As I think about it, there is only one application that I rely upon daily, that is keeping locking me to the Mac - iTunes.
iTunes not only manages all of my music (most of which is DRM free), but I also buy a fair amount of video (which is DRM-encumbered). But that's not all -- iTunes also manages my Apple TV, and more importantly, my phone. All of these things are pretty central to my life, and not only would it be hard (or impossible) to rip all of my content out of iTunes and access it via some other application, I would also have to find a new way to watch it on a TV, and as an even bigger disruption, I'd have to get a new phone.
So, it seems like while I could leave Mac OS X, it would be painful to let go of iTunes. One solution would be to use Windows -- but we all know that's not going to happen. Another would be to try and run iTunes on Linux via wine. Or to even try to make my main machine a hackintosh. But the latter two options aren't supported, and even worse, are "swimming upstream" of the vendor. For something that I consider to be a toy, I don't care if it is hacked up, unstable, unsupported, or whatever. But something that I consider to be mission critical - my home machine which manages all of my mail, web surfing, photos, media, etc - I want to at least be on a platform that is going with the flow - be it an Open Source operating system, or something proprietary like Mac OS X.

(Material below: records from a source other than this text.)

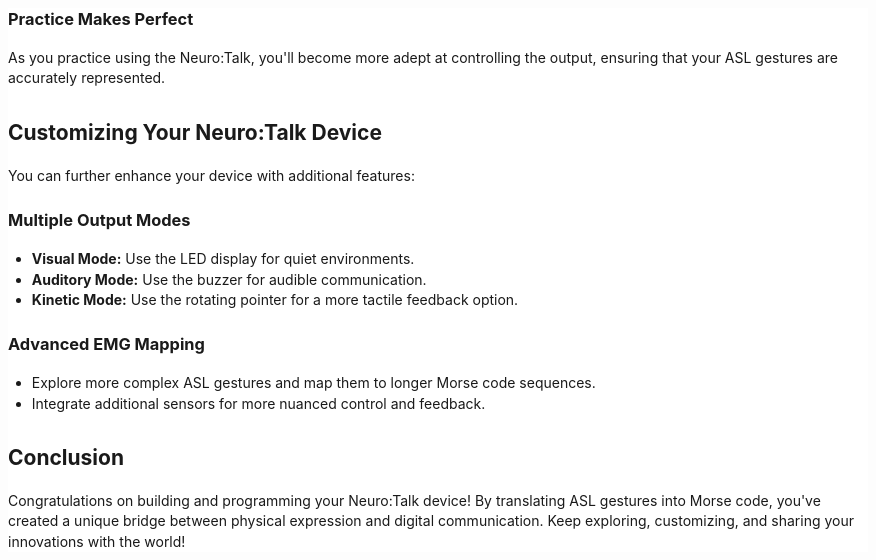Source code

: ### Practice Makes Perfect
As you practice using the Neuro:Talk, you'll become more adept at controlling the output, ensuring that your ASL gestures are accurately represented.


## Customizing Your Neuro:Talk Device
You can further enhance your device with additional features:

### Multiple Output Modes
- **Visual Mode:** Use the LED display for quiet environments.
- **Auditory Mode:** Use the buzzer for audible communication.
- **Kinetic Mode:** Use the rotating pointer for a more tactile feedback option.

### Advanced EMG Mapping
- Explore more complex ASL gestures and map them to longer Morse code sequences.
- Integrate additional sensors for more nuanced control and feedback.

## Conclusion
Congratulations on building and programming your Neuro:Talk device! By translating ASL gestures into Morse code, you've created a unique bridge between physical expression and digital communication. Keep exploring, customizing, and sharing your innovations with the world!
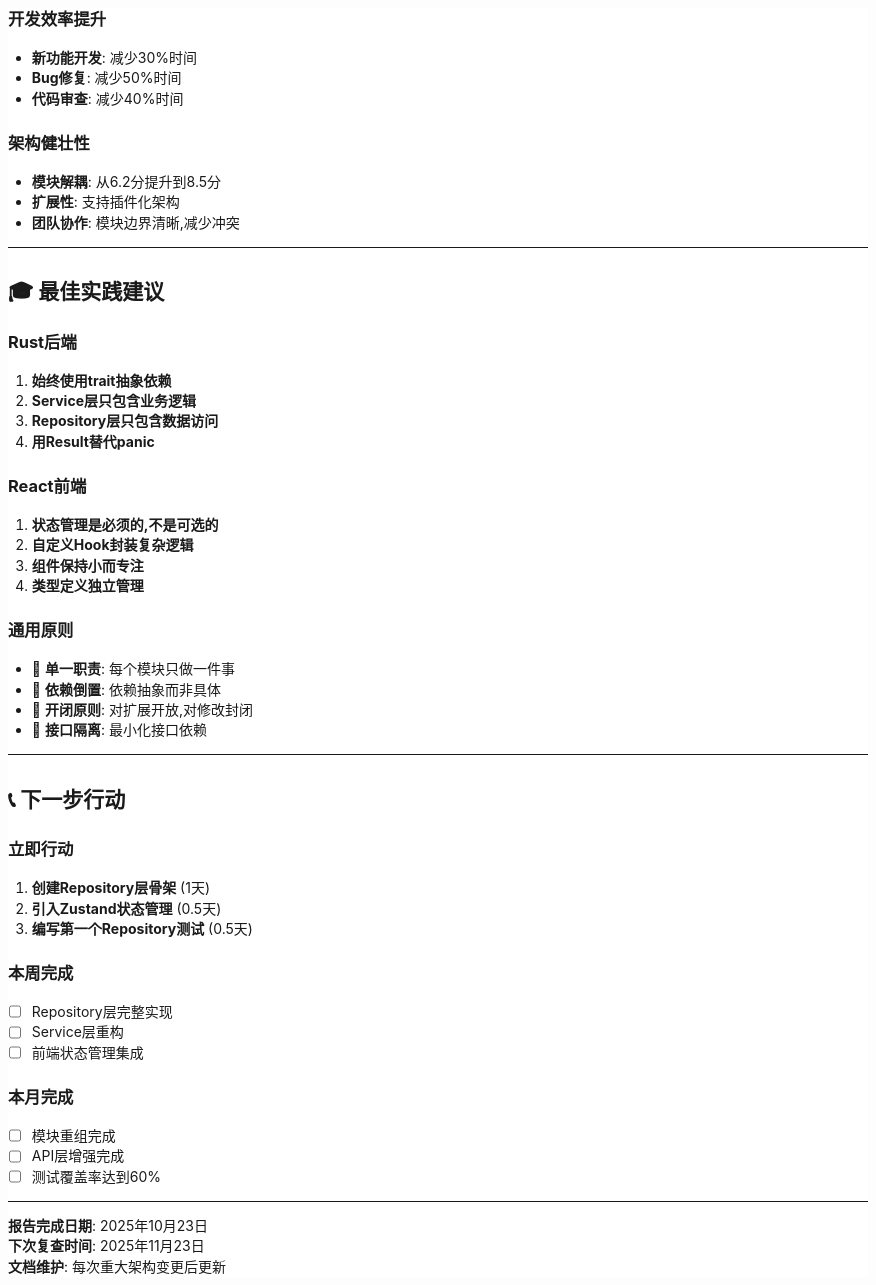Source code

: ### 开发效率提升

- **新功能开发**: 减少30%时间
- **Bug修复**: 减少50%时间
- **代码审查**: 减少40%时间

### 架构健壮性

- **模块解耦**: 从6.2分提升到8.5分
- **扩展性**: 支持插件化架构
- **团队协作**: 模块边界清晰,减少冲突

---

## 🎓 最佳实践建议

### Rust后端

1. **始终使用trait抽象依赖**
2. **Service层只包含业务逻辑**
3. **Repository层只包含数据访问**
4. **用Result<T>替代panic**

### React前端

1. **状态管理是必须的,不是可选的**
2. **自定义Hook封装复杂逻辑**
3. **组件保持小而专注**
4. **类型定义独立管理**

### 通用原则

- 🎯 **单一职责**: 每个模块只做一件事
- 🔌 **依赖倒置**: 依赖抽象而非具体
- 🧩 **开闭原则**: 对扩展开放,对修改封闭
- 🔄 **接口隔离**: 最小化接口依赖

---

## 📞 下一步行动

### 立即行动

1. **创建Repository层骨架** (1天)
2. **引入Zustand状态管理** (0.5天)
3. **编写第一个Repository测试** (0.5天)

### 本周完成

- [ ] Repository层完整实现
- [ ] Service层重构
- [ ] 前端状态管理集成

### 本月完成

- [ ] 模块重组完成
- [ ] API层增强完成
- [ ] 测试覆盖率达到60%

---

**报告完成日期**: 2025年10月23日  
**下次复查时间**: 2025年11月23日  
**文档维护**: 每次重大架构变更后更新
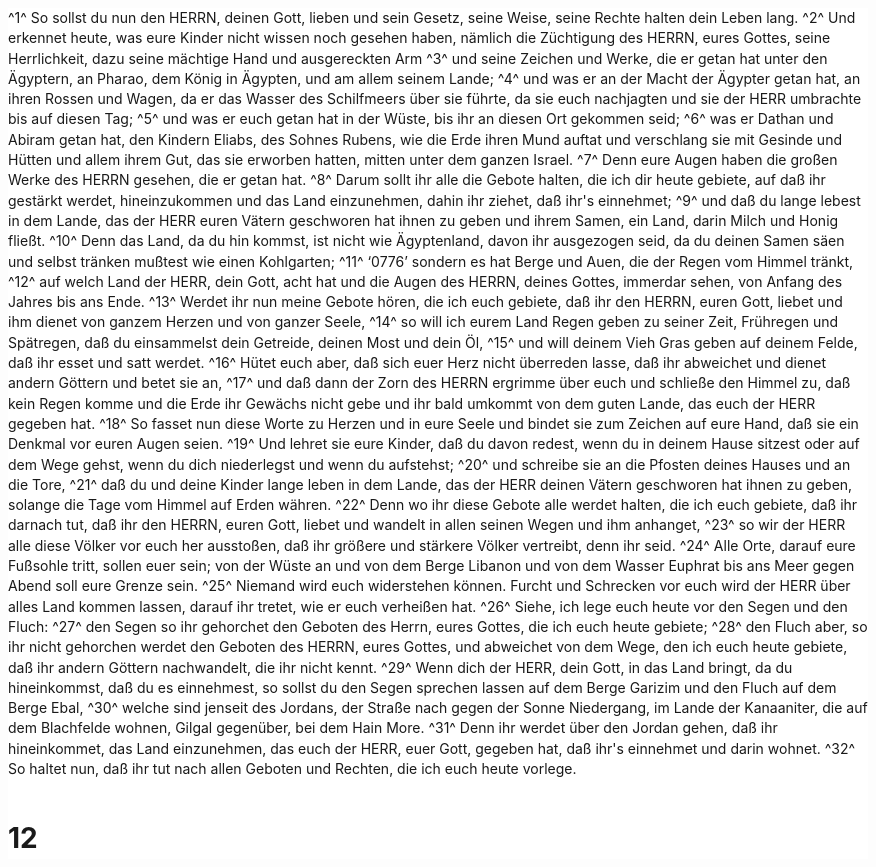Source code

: ^1^ So sollst du nun den HERRN, deinen Gott, lieben und sein Gesetz, seine Weise, seine Rechte halten dein Leben lang. ^2^ Und erkennet heute, was eure Kinder nicht wissen noch gesehen haben, nämlich die Züchtigung des HERRN, eures Gottes, seine Herrlichkeit, dazu seine mächtige Hand und ausgereckten Arm ^3^ und seine Zeichen und Werke, die er getan hat unter den Ägyptern, an Pharao, dem König in Ägypten, und am allem seinem Lande; ^4^ und was er an der Macht der Ägypter getan hat, an ihren Rossen und Wagen, da er das Wasser des Schilfmeers über sie führte, da sie euch nachjagten und sie der HERR umbrachte bis auf diesen Tag; ^5^ und was er euch getan hat in der Wüste, bis ihr an diesen Ort gekommen seid; ^6^ was er Dathan und Abiram getan hat, den Kindern Eliabs, des Sohnes Rubens, wie die Erde ihren Mund auftat und verschlang sie mit Gesinde und Hütten und allem ihrem Gut, das sie erworben hatten, mitten unter dem ganzen Israel. ^7^ Denn eure Augen haben die großen Werke des HERRN gesehen, die er getan hat. ^8^ Darum sollt ihr alle die Gebote halten, die ich dir heute gebiete, auf daß ihr gestärkt werdet, hineinzukommen und das Land einzunehmen, dahin ihr ziehet, daß ihr's einnehmet; ^9^ und daß du lange lebest in dem Lande, das der HERR euren Vätern geschworen hat ihnen zu geben und ihrem Samen, ein Land, darin Milch und Honig fließt. ^10^ Denn das Land, da du hin kommst, ist nicht wie Ägyptenland, davon ihr ausgezogen seid, da du deinen Samen säen und selbst tränken mußtest wie einen Kohlgarten; ^11^ ‘0776’ sondern es hat Berge und Auen, die der Regen vom Himmel tränkt, ^12^ auf welch Land der HERR, dein Gott, acht hat und die Augen des HERRN, deines Gottes, immerdar sehen, von Anfang des Jahres bis ans Ende. ^13^ Werdet ihr nun meine Gebote hören, die ich euch gebiete, daß ihr den HERRN, euren Gott, liebet und ihm dienet von ganzem Herzen und von ganzer Seele, ^14^ so will ich eurem Land Regen geben zu seiner Zeit, Frühregen und Spätregen, daß du einsammelst dein Getreide, deinen Most und dein Öl, ^15^ und will deinem Vieh Gras geben auf deinem Felde, daß ihr esset und satt werdet. ^16^ Hütet euch aber, daß sich euer Herz nicht überreden lasse, daß ihr abweichet und dienet andern Göttern und betet sie an, ^17^ und daß dann der Zorn des HERRN ergrimme über euch und schließe den Himmel zu, daß kein Regen komme und die Erde ihr Gewächs nicht gebe und ihr bald umkommt von dem guten Lande, das euch der HERR gegeben hat. ^18^ So fasset nun diese Worte zu Herzen und in eure Seele und bindet sie zum Zeichen auf eure Hand, daß sie ein Denkmal vor euren Augen seien. ^19^ Und lehret sie eure Kinder, daß du davon redest, wenn du in deinem Hause sitzest oder auf dem Wege gehst, wenn du dich niederlegst und wenn du aufstehst; ^20^ und schreibe sie an die Pfosten deines Hauses und an die Tore, ^21^ daß du und deine Kinder lange leben in dem Lande, das der HERR deinen Vätern geschworen hat ihnen zu geben, solange die Tage vom Himmel auf Erden währen. ^22^ Denn wo ihr diese Gebote alle werdet halten, die ich euch gebiete, daß ihr darnach tut, daß ihr den HERRN, euren Gott, liebet und wandelt in allen seinen Wegen und ihm anhanget, ^23^ so wir der HERR alle diese Völker vor euch her ausstoßen, daß ihr größere und stärkere Völker vertreibt, denn ihr seid. ^24^ Alle Orte, darauf eure Fußsohle tritt, sollen euer sein; von der Wüste an und von dem Berge Libanon und von dem Wasser Euphrat bis ans Meer gegen Abend soll eure Grenze sein. ^25^ Niemand wird euch widerstehen können. Furcht und Schrecken vor euch wird der HERR über alles Land kommen lassen, darauf ihr tretet, wie er euch verheißen hat. ^26^ Siehe, ich lege euch heute vor den Segen und den Fluch: ^27^ den Segen so ihr gehorchet den Geboten des Herrn, eures Gottes, die ich euch heute gebiete; ^28^ den Fluch aber, so ihr nicht gehorchen werdet den Geboten des HERRN, eures Gottes, und abweichet von dem Wege, den ich euch heute gebiete, daß ihr andern Göttern nachwandelt, die ihr nicht kennt. ^29^ Wenn dich der HERR, dein Gott, in das Land bringt, da du hineinkommst, daß du es einnehmest, so sollst du den Segen sprechen lassen auf dem Berge Garizim und den Fluch auf dem Berge Ebal, ^30^ welche sind jenseit des Jordans, der Straße nach gegen der Sonne Niedergang, im Lande der Kanaaniter, die auf dem Blachfelde wohnen, Gilgal gegenüber, bei dem Hain More. ^31^ Denn ihr werdet über den Jordan gehen, daß ihr hineinkommet, das Land einzunehmen, das euch der HERR, euer Gott, gegeben hat, daß ihr's einnehmet und darin wohnet. ^32^ So haltet nun, daß ihr tut nach allen Geboten und Rechten, die ich euch heute vorlege. 

# 12 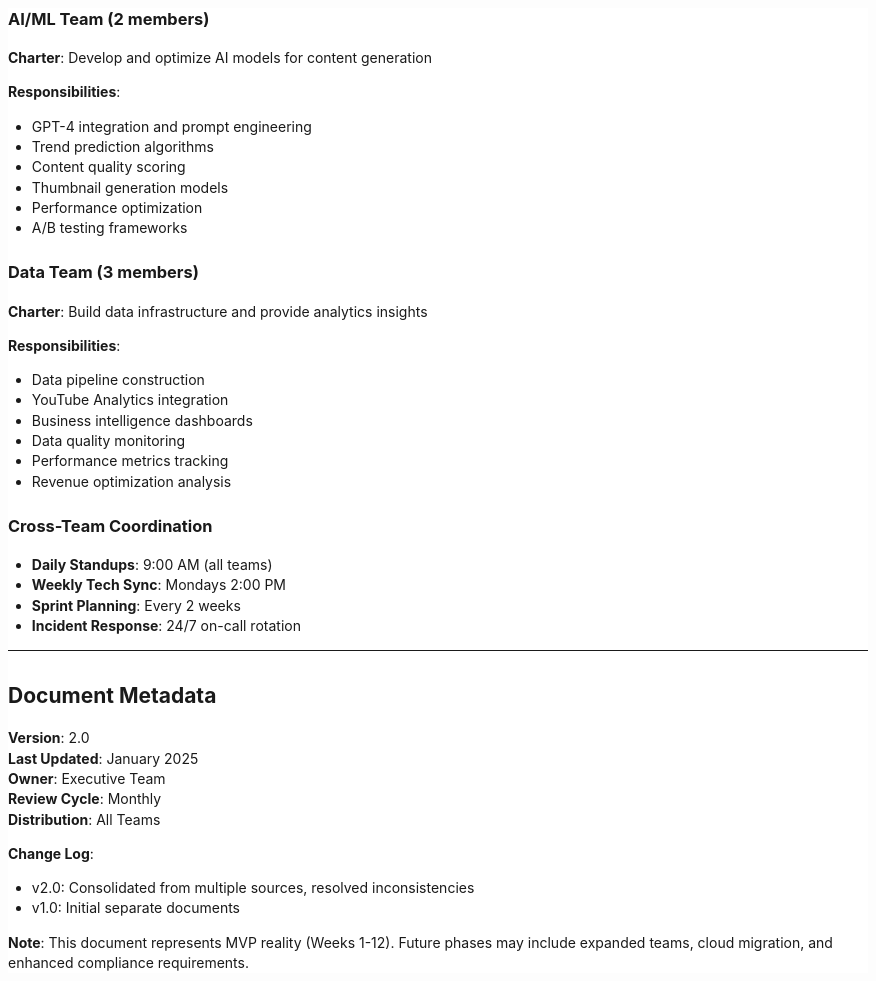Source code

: ### AI/ML Team (2 members)
**Charter**: Develop and optimize AI models for content generation

**Responsibilities**:
- GPT-4 integration and prompt engineering
- Trend prediction algorithms
- Content quality scoring
- Thumbnail generation models
- Performance optimization
- A/B testing frameworks

### Data Team (3 members)
**Charter**: Build data infrastructure and provide analytics insights

**Responsibilities**:
- Data pipeline construction
- YouTube Analytics integration
- Business intelligence dashboards
- Data quality monitoring
- Performance metrics tracking
- Revenue optimization analysis

### Cross-Team Coordination
- **Daily Standups**: 9:00 AM (all teams)
- **Weekly Tech Sync**: Mondays 2:00 PM
- **Sprint Planning**: Every 2 weeks
- **Incident Response**: 24/7 on-call rotation

---

## Document Metadata

**Version**: 2.0  
**Last Updated**: January 2025  
**Owner**: Executive Team  
**Review Cycle**: Monthly  
**Distribution**: All Teams  

**Change Log**:
- v2.0: Consolidated from multiple sources, resolved inconsistencies
- v1.0: Initial separate documents

**Note**: This document represents MVP reality (Weeks 1-12). Future phases may include expanded teams, cloud migration, and enhanced compliance requirements.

I have a year to bide my time on this, so we'll see how it plays out. Certainly, one outcome of this is that I need to keep my options open. My iPhone is under contract with AT&T until July of 2009, so I'm definitely going to refrain from any activities that would extend my contract (i.e. buying an iPhone 3G). And I'll continue to avoid DRM-encumbered media as much as possible (this really isn't possible for video, sadly). And I'll continue to keep abreast of other means of watching TV and filmed entertainment on the computer -- while I'm not a big fan of sites that are based on flash streaming, they do seem to be gaining a lot of traction.
Another interesting outcome is that I have been forced to consider how my computing environment has changed in just the last decade. My computer has always been a great way to waste time, but never before has it managed so much of my life - news gathering (RSS feeds), publishing, TV watching, music listening -- even my phone. It was back in the year 2000 that Steve Jobs began to articulate Apple's "Digital Hub" strategy, and it's amazing to see how that vision has become a reality.